Kraninger announced in 2019 that she was switching the focus of the CFPB. While enforcement actions would continue, she said, the bureau would concentrate on an educational role, “empowering consumers to help themselves, protect their own interests.”
That’s basically like the California Highway Patrol saying it will focus less on pulling people over speeding and more on telling people that speeding is wrong.
The CFPB’s marching orders are expected to change dramatically once Biden takes power and appoints a new director — one who, unlike Kraninger, actually has a background in consumer protection.
Among names being floated are Rep. Katie Porter (D-Irvine), a former consumer attorney, and Sen. Elizabeth Warren (D-Mass.), who came up with the idea for the CFPB in the first place.
Either would be great. But it seems unlikely they’d want to give up their higher-profile congressional gigs.
Also, with razor-thin margins in both chambers, Biden may be reluctant to raid that particular cookie jar in making appointments.
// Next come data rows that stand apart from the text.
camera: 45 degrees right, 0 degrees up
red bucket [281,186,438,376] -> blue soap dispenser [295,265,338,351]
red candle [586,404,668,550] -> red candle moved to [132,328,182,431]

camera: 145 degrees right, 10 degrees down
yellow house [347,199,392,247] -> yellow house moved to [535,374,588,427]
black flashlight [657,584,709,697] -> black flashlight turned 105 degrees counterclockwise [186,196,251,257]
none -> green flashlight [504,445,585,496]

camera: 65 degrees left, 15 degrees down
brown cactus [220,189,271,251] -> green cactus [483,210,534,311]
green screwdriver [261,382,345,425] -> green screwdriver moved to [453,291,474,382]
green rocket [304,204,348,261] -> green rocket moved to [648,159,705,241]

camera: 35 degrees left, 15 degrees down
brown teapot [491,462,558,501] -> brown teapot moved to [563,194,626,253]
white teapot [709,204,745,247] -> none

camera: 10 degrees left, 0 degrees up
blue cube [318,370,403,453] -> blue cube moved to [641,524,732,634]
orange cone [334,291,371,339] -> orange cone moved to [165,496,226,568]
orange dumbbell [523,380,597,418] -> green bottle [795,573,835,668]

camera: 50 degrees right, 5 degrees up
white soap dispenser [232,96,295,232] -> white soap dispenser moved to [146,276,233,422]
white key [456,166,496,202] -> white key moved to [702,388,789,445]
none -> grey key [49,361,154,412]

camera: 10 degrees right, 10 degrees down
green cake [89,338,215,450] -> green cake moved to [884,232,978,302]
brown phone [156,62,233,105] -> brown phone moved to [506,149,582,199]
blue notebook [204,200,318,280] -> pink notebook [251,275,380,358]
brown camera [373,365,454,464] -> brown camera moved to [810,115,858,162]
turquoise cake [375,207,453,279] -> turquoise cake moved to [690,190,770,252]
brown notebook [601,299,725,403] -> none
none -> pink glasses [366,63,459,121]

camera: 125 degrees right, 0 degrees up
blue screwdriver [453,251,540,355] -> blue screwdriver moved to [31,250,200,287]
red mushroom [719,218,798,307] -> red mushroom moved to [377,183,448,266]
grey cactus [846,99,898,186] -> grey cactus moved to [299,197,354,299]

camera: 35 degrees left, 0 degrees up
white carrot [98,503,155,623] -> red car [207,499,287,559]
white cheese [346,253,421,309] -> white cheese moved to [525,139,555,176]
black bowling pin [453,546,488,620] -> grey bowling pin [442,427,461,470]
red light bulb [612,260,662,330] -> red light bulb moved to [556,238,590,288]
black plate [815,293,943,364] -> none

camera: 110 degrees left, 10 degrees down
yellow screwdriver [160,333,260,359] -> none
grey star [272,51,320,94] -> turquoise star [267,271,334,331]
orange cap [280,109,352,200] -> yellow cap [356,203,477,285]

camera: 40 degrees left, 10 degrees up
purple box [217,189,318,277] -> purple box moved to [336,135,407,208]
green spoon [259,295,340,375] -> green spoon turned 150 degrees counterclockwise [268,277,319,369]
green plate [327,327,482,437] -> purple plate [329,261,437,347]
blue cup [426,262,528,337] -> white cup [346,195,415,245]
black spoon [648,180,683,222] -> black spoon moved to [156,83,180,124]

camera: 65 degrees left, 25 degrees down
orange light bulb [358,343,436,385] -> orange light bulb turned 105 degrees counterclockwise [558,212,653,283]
There’s talk of him possibly asking Obama’s CFPB director, Richard Cordray, to resume the job or turning to a prominent consumer champion — an attorney general, say — at the state level.
Regardless of whom Biden chooses, there’ll be a cop on the beat again.
High on the to-do list for the bureau, advocates say, is stepping up enforcement actions so businesses get the message that recess is over.
New protections for student borrowers are likely, I’m told, as well as a renewed focus on lower-income and minority communities that are often preyed upon by unscrupulous financial firms.
Most importantly, a leveling of the playing field is in the cards. Businesses that already treat people fairly have nothing to worry about.
Others will probably have to grow accustomed to shelling out more than a greenback for getting up to no good.